Source code in steinbock/preprocessing/imc.py

def list_txt_files(txt_dir: Union[str, PathLike]) -> List[Path]:
    return sorted(Path(txt_dir).rglob("*.txt"))

`preprocess_image(img, hpf=None)`

Source code in steinbock/preprocessing/imc.py

def preprocess_image(
    img: np.ndarray, hpf: Optional[float] = None
) -> np.ndarray:
    img = img.astype(np.float32)
    if hpf is not None:
        img = filter_hot_pixels(img, hpf)
    return io._to_dtype(img, io.img_dtype)

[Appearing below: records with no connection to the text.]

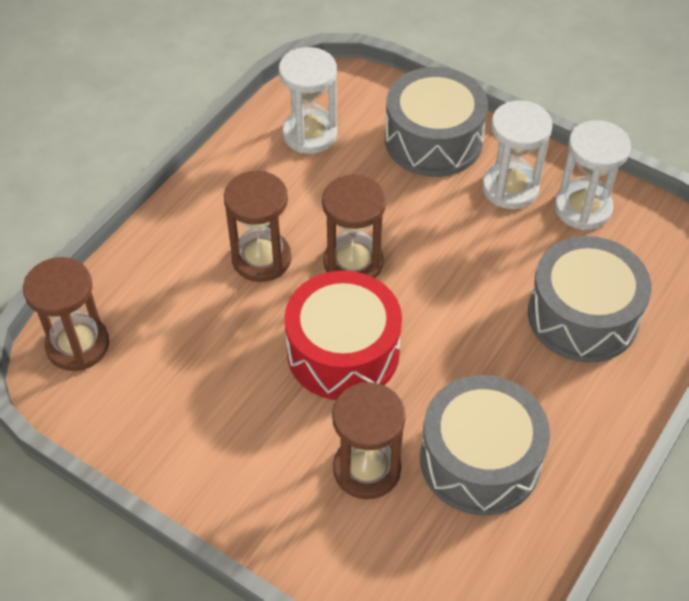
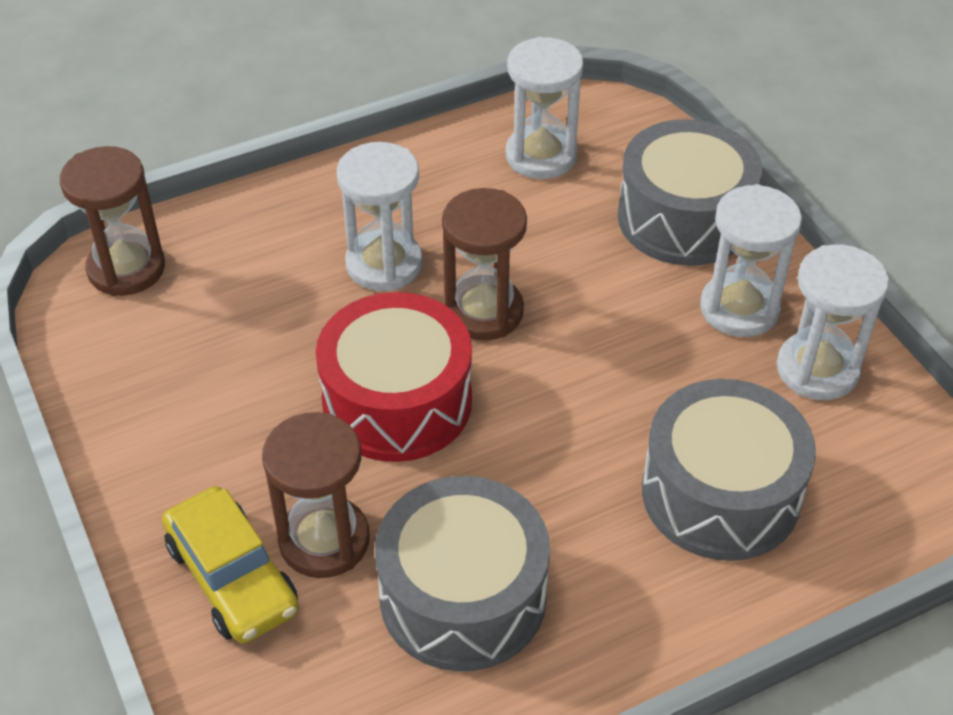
camera: 30 degrees right, 5 degrees down
(261, 259) = (384, 264): brown hourglass -> white hourglass
(326, 525) = (233, 577): none -> yellow car

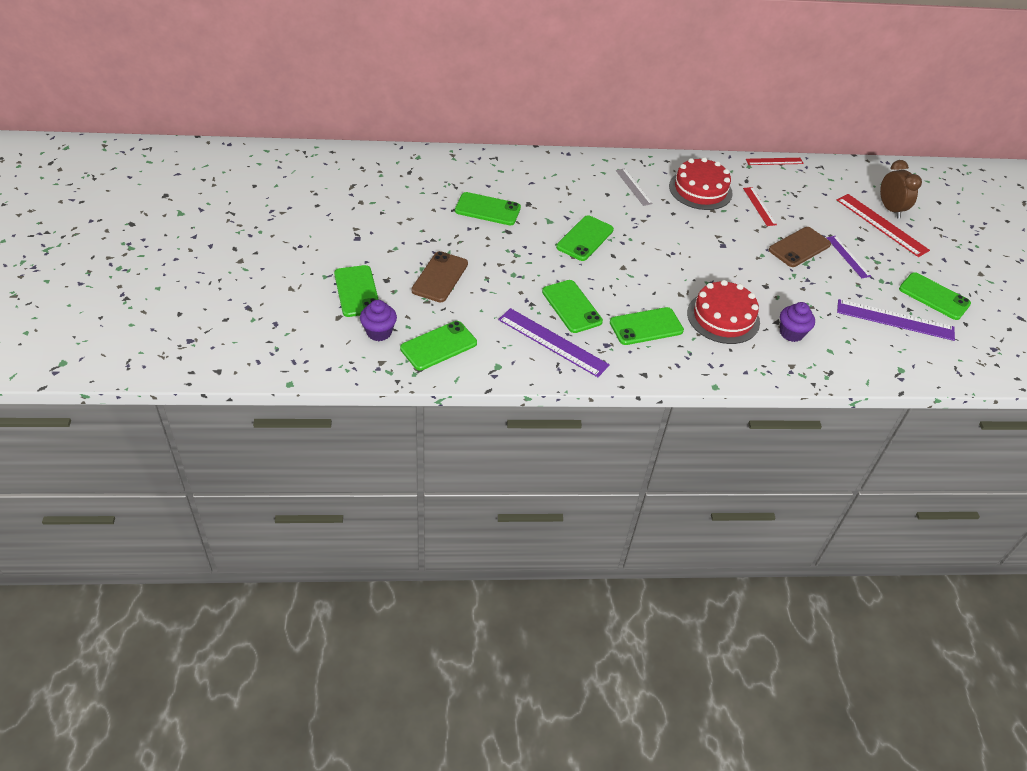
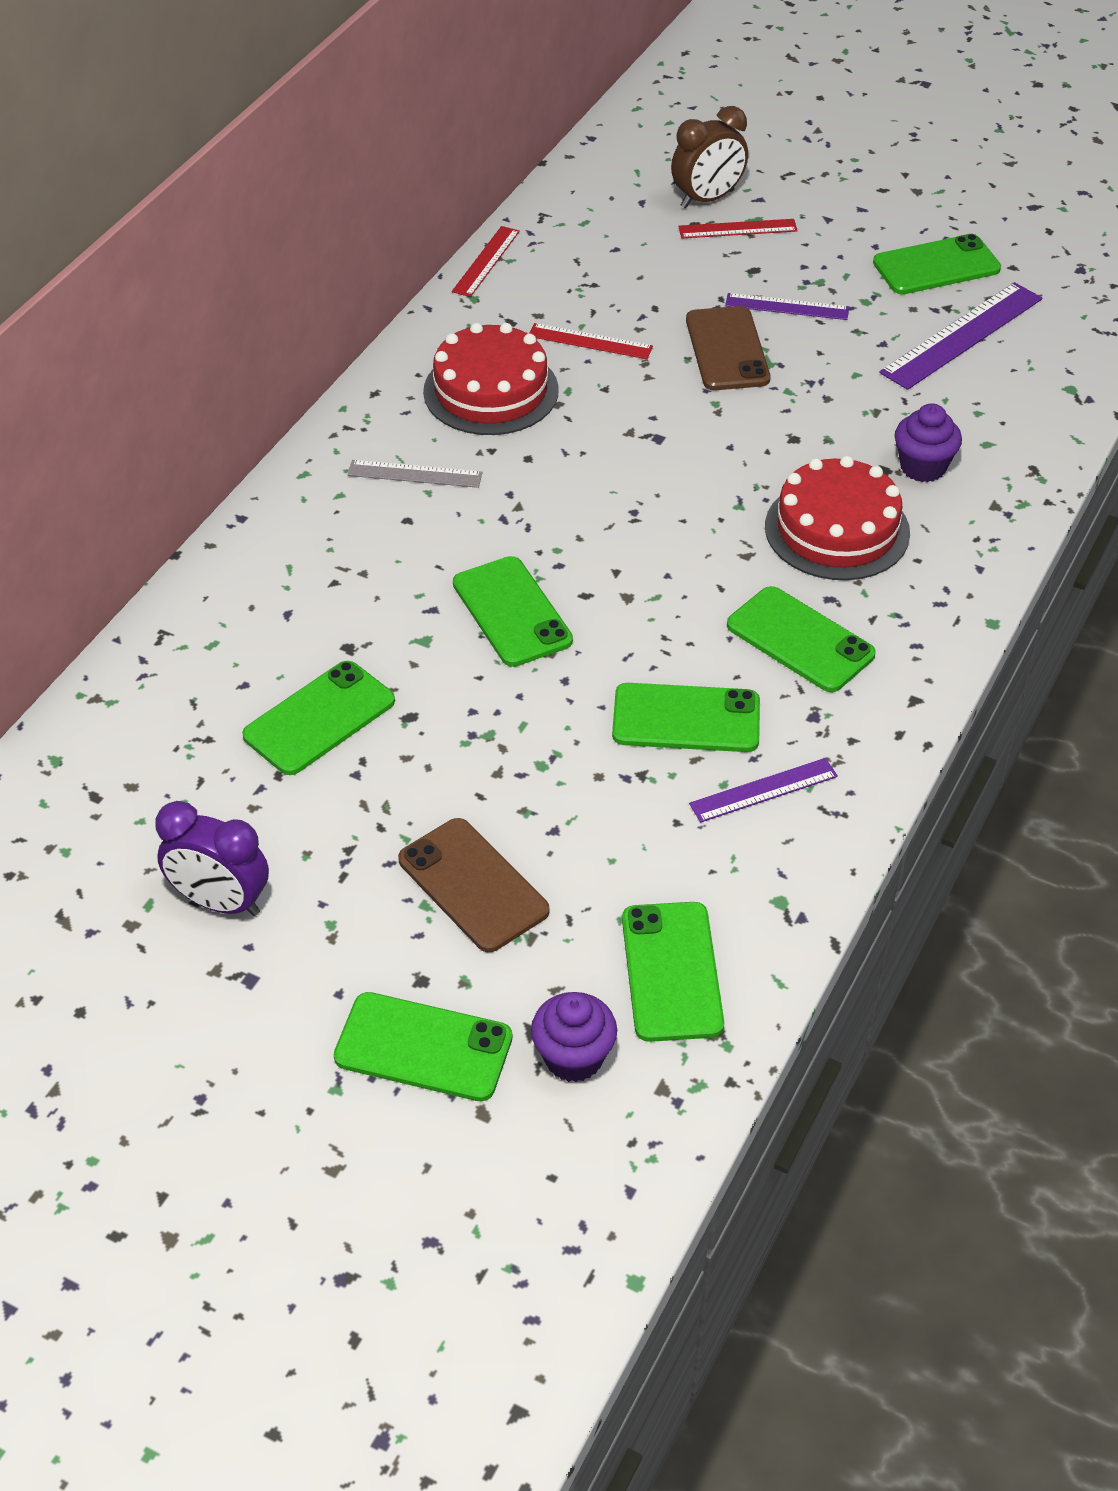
camera: 55 degrees left, 0 degrees up
(385, 218) = (220, 902): none -> purple clock
(552, 342) = (763, 790): purple ruler -> purple ruler, size x0.59
(646, 326) = (800, 640): green phone -> green phone turned 60 degrees counterclockwise
(881, 225) = (737, 229): red ruler -> red ruler, size x0.59
(890, 209) = (707, 199): brown clock -> brown clock turned 135 degrees clockwise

`try_preprocess_images_from_disk(mcd_files, txt_files, channel_names=None, hpf=None)`

Source code in steinbock/preprocessing/imc.py

def try_preprocess_images_from_disk(
    mcd_files: Sequence[Union[str, PathLike]],
    txt_files: Sequence[Union[str, PathLike]],
    channel_names: Optional[Sequence[str]] = None,
    hpf: Optional[float] = None,
) -> Generator[
    Tuple[Path, Optional["Acquisition"], np.ndarray, Optional[Path], bool],
    None,
    None,
]:
    unmatched_txt_files = list(txt_files)
    for mcd_file in mcd_files:
        try:
            with MCDFile(mcd_file) as f_mcd:
                for slide in f_mcd.slides:
                    for acquisition in slide.acquisitions:
                        matched_txt_file = _match_txt_file(
                            mcd_file, acquisition, unmatched_txt_files
                        )
                        if matched_txt_file is not None:
                            unmatched_txt_files.remove(matched_txt_file)
                        channel_ind = None
                        if channel_names is not None:
                            channel_ind = _get_channel_indices(
                                acquisition, channel_names
                            )
                            if isinstance(channel_ind, str):
                                _logger.warning(
                                    f"Channel {channel_ind} not found for "
                                    f"acquisition {acquisition.id} in file "
                                    "{mcd_file}; skipping acquisition"
                                )
                                continue
                        img = None
                        recovered = False
                        try:
                            img = f_mcd.read_acquisition(acquisition)
                        except IOError:
                            _logger.warning(
                                f"Error reading acquisition {acquisition.id} "
                                f"from file {mcd_file}"
                            )
                            if matched_txt_file is not None:
                                _logger.warning(
                                    f"Restoring from file {matched_txt_file}"
                                )
                                try:
                                    with TXTFile(matched_txt_file) as f_txt:
                                        img = f_txt.read_acquisition()
                                        if channel_names is not None:
                                            channel_ind = _get_channel_indices(
                                                f_txt, channel_names
                                            )
                                            if isinstance(channel_ind, str):
                                                _logger.warning(
                                                    f"Channel {channel_ind} "
                                                    "not found in file "
                                                    f"{matched_txt_file}; "
                                                    "skipping acquisition"
                                                )
                                                continue
                                    recovered = True
                                except IOError:
                                    _logger.exception(
                                        "Error reading file "
                                        f"{matched_txt_file}"
                                    )
                        if img is not None:  # exceptions ...
                            if channel_ind is not None:
                                img = img[channel_ind, :, :]
                            img = preprocess_image(img, hpf=hpf)
                            yield (
                                Path(mcd_file),
                                acquisition,
                                img,
                                Path(matched_txt_file)
                                if matched_txt_file is not None
                                else None,
                                recovered,
                            )
                            del img
        except:
            _logger.exception(f"Error reading file {mcd_file}")
    while len(unmatched_txt_files) > 0:
        txt_file = unmatched_txt_files.pop(0)
        try:
            channel_ind = None
            with TXTFile(txt_file) as f:
                if channel_names is not None:
                    channel_ind = _get_channel_indices(f, channel_names)
                    if isinstance(channel_ind, str):
                        _logger.warning(
                            f"Channel {channel_ind} not found in file "
                            f"{txt_file}; skipping acquisition"
                        )
                        continue
                img = f.read_acquisition()
            if channel_ind is not None:
                img = img[channel_ind, :, :]
            img = preprocess_image(img, hpf=hpf)
            yield Path(txt_file), None, img, None, False
            del img
        except:
            _logger.exception(f"Error reading file {txt_file}")